TASK BRIEF: Quote all of the data exactly as given. Skip every picture it contains.

··········

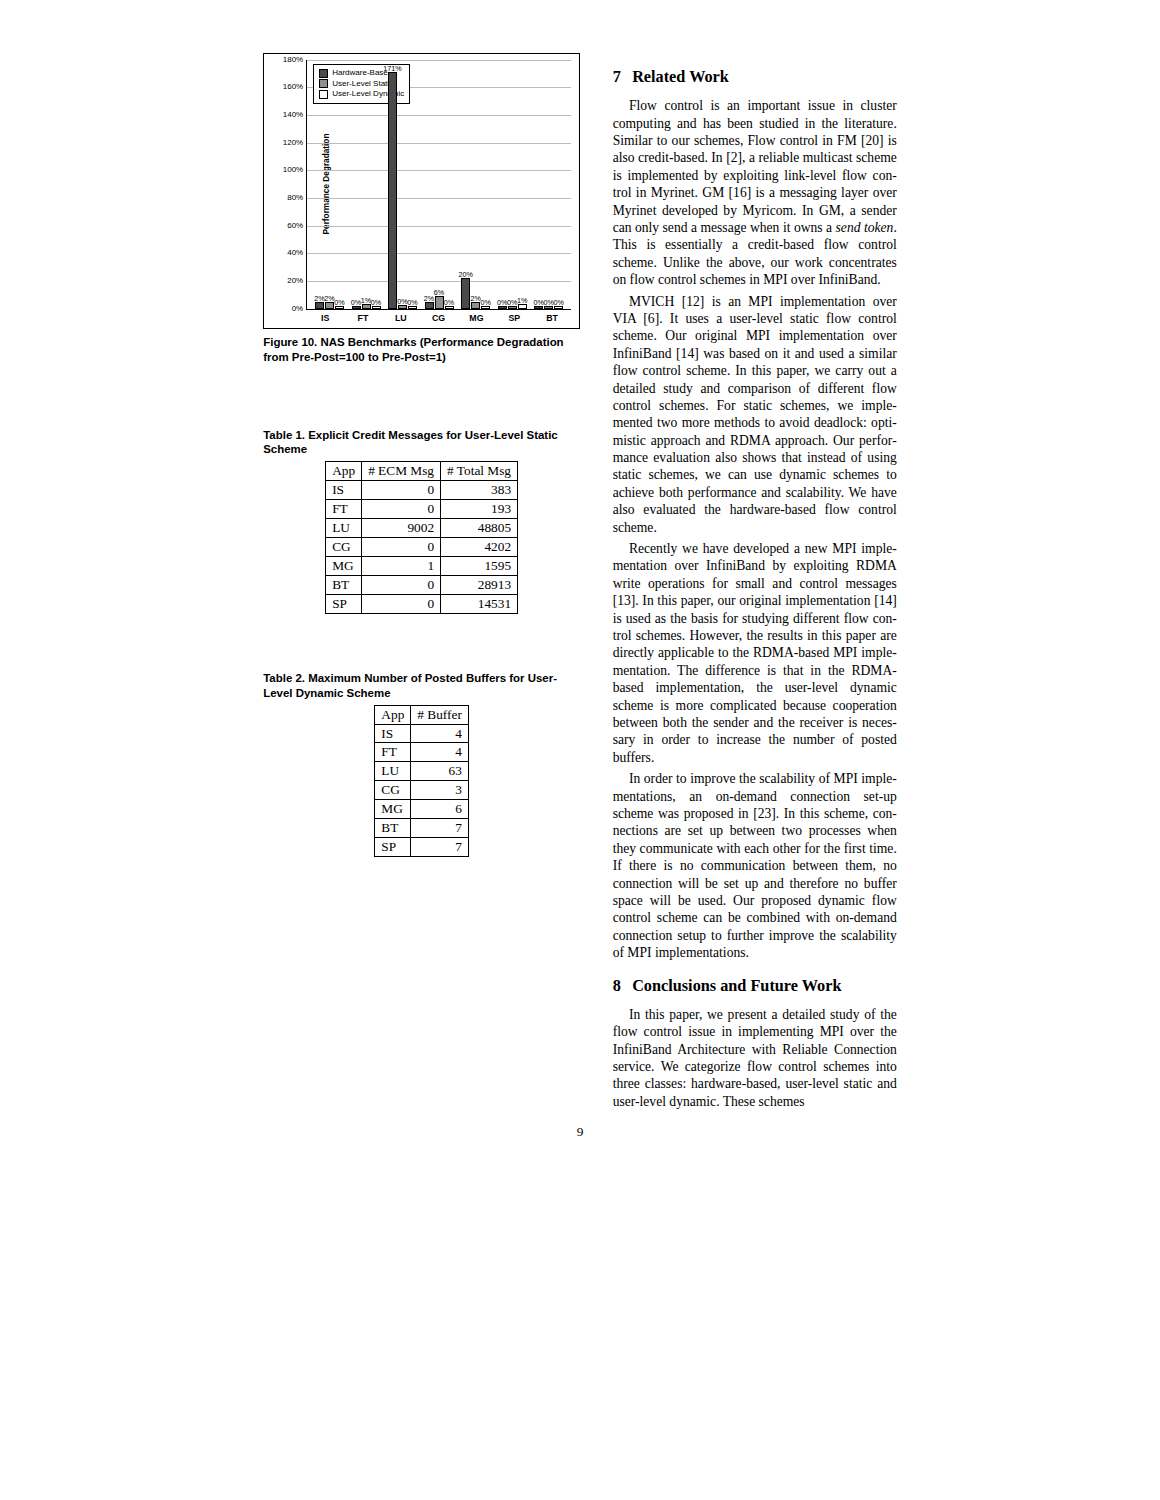Performance Degradation
180%
160%
140%
120%
100%
80%
60%
40%
20%
0%
Hardware-Base
User-Level Static
User-Level Dynamic
2%
2%
0%
0%
1%
0%
171%
0%
0%
2%
6%
0%
20%
2%
0%
0%
0%
1%
0%
0%
0%
IS FT LU CG MG SP BT
Figure 10. NAS Benchmarks (Performance Degradation from Pre-Post=100 to Pre-Post=1)
Table 1. Explicit Credit Messages for User-Level Static Scheme
| App | # ECM Msg | # Total Msg |
| --- | --- | --- |
| IS | 0 | 383 |
| FT | 0 | 193 |
| LU | 9002 | 48805 |
| CG | 0 | 4202 |
| MG | 1 | 1595 |
| BT | 0 | 28913 |
| SP | 0 | 14531 |
Table 2. Maximum Number of Posted Buffers for User-Level Dynamic Scheme
| App | # Buffer |
| --- | --- |
| IS | 4 |
| FT | 4 |
| LU | 63 |
| CG | 3 |
| MG | 6 |
| BT | 7 |
| SP | 7 |
7 Related Work
Flow control is an important issue in cluster computing and has been studied in the literature. Similar to our schemes, Flow control in FM [20] is also credit-based. In [2], a reliable multicast scheme is implemented by exploiting link-level flow control in Myrinet. GM [16] is a messaging layer over Myrinet developed by Myricom. In GM, a sender can only send a message when it owns a send token. This is essentially a credit-based flow control scheme. Unlike the above, our work concentrates on flow control schemes in MPI over InfiniBand.
MVICH [12] is an MPI implementation over VIA [6]. It uses a user-level static flow control scheme. Our original MPI implementation over InfiniBand [14] was based on it and used a similar flow control scheme. In this paper, we carry out a detailed study and comparison of different flow control schemes. For static schemes, we implemented two more methods to avoid deadlock: optimistic approach and RDMA approach. Our performance evaluation also shows that instead of using static schemes, we can use dynamic schemes to achieve both performance and scalability. We have also evaluated the hardware-based flow control scheme.
Recently we have developed a new MPI implementation over InfiniBand by exploiting RDMA write operations for small and control messages [13]. In this paper, our original implementation [14] is used as the basis for studying different flow control schemes. However, the results in this paper are directly applicable to the RDMA-based MPI implementation. The difference is that in the RDMA-based implementation, the user-level dynamic scheme is more complicated because cooperation between both the sender and the receiver is necessary in order to increase the number of posted buffers.
In order to improve the scalability of MPI implementations, an on-demand connection set-up scheme was proposed in [23]. In this scheme, connections are set up between two processes when they communicate with each other for the first time. If there is no communication between them, no connection will be set up and therefore no buffer space will be used. Our proposed dynamic flow control scheme can be combined with on-demand connection setup to further improve the scalability of MPI implementations.
8 Conclusions and Future Work
In this paper, we present a detailed study of the flow control issue in implementing MPI over the InfiniBand Architecture with Reliable Connection service. We categorize flow control schemes into three classes: hardware-based, user-level static and user-level dynamic. These schemes
9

··········

SOLUTION:
Performance Degradation
180%
160%
140%
120%
100%
80%
60%
40%
20%
0%
Hardware-Base
User-Level Static
User-Level Dynamic
2%
2%
0%
0%
1%
0%
171%
0%
0%
2%
6%
0%
20%
2%
0%
0%
0%
1%
0%
0%
0%
IS FT LU CG MG SP BT
Figure 10. NAS Benchmarks (Performance Degradation from Pre-Post=100 to Pre-Post=1)
Table 1. Explicit Credit Messages for User-Level Static Scheme
| App | # ECM Msg | # Total Msg |
| --- | --- | --- |
| IS | 0 | 383 |
| FT | 0 | 193 |
| LU | 9002 | 48805 |
| CG | 0 | 4202 |
| MG | 1 | 1595 |
| BT | 0 | 28913 |
| SP | 0 | 14531 |
Table 2. Maximum Number of Posted Buffers for User-Level Dynamic Scheme
| App | # Buffer |
| --- | --- |
| IS | 4 |
| FT | 4 |
| LU | 63 |
| CG | 3 |
| MG | 6 |
| BT | 7 |
| SP | 7 |
7 Related Work
Flow control is an important issue in cluster computing and has been studied in the literature. Similar to our schemes, Flow control in FM [20] is also credit-based. In [2], a reliable multicast scheme is implemented by exploiting link-level flow control in Myrinet. GM [16] is a messaging layer over Myrinet developed by Myricom. In GM, a sender can only send a message when it owns a send token. This is essentially a credit-based flow control scheme. Unlike the above, our work concentrates on flow control schemes in MPI over InfiniBand.
MVICH [12] is an MPI implementation over VIA [6]. It uses a user-level static flow control scheme. Our original MPI implementation over InfiniBand [14] was based on it and used a similar flow control scheme. In this paper, we carry out a detailed study and comparison of different flow control schemes. For static schemes, we implemented two more methods to avoid deadlock: optimistic approach and RDMA approach. Our performance evaluation also shows that instead of using static schemes, we can use dynamic schemes to achieve both performance and scalability. We have also evaluated the hardware-based flow control scheme.
Recently we have developed a new MPI implementation over InfiniBand by exploiting RDMA write operations for small and control messages [13]. In this paper, our original implementation [14] is used as the basis for studying different flow control schemes. However, the results in this paper are directly applicable to the RDMA-based MPI implementation. The difference is that in the RDMA-based implementation, the user-level dynamic scheme is more complicated because cooperation between both the sender and the receiver is necessary in order to increase the number of posted buffers.
In order to improve the scalability of MPI implementations, an on-demand connection set-up scheme was proposed in [23]. In this scheme, connections are set up between two processes when they communicate with each other for the first time. If there is no communication between them, no connection will be set up and therefore no buffer space will be used. Our proposed dynamic flow control scheme can be combined with on-demand connection setup to further improve the scalability of MPI implementations.
8 Conclusions and Future Work
In this paper, we present a detailed study of the flow control issue in implementing MPI over the InfiniBand Architecture with Reliable Connection service. We categorize flow control schemes into three classes: hardware-based, user-level static and user-level dynamic. These schemes
9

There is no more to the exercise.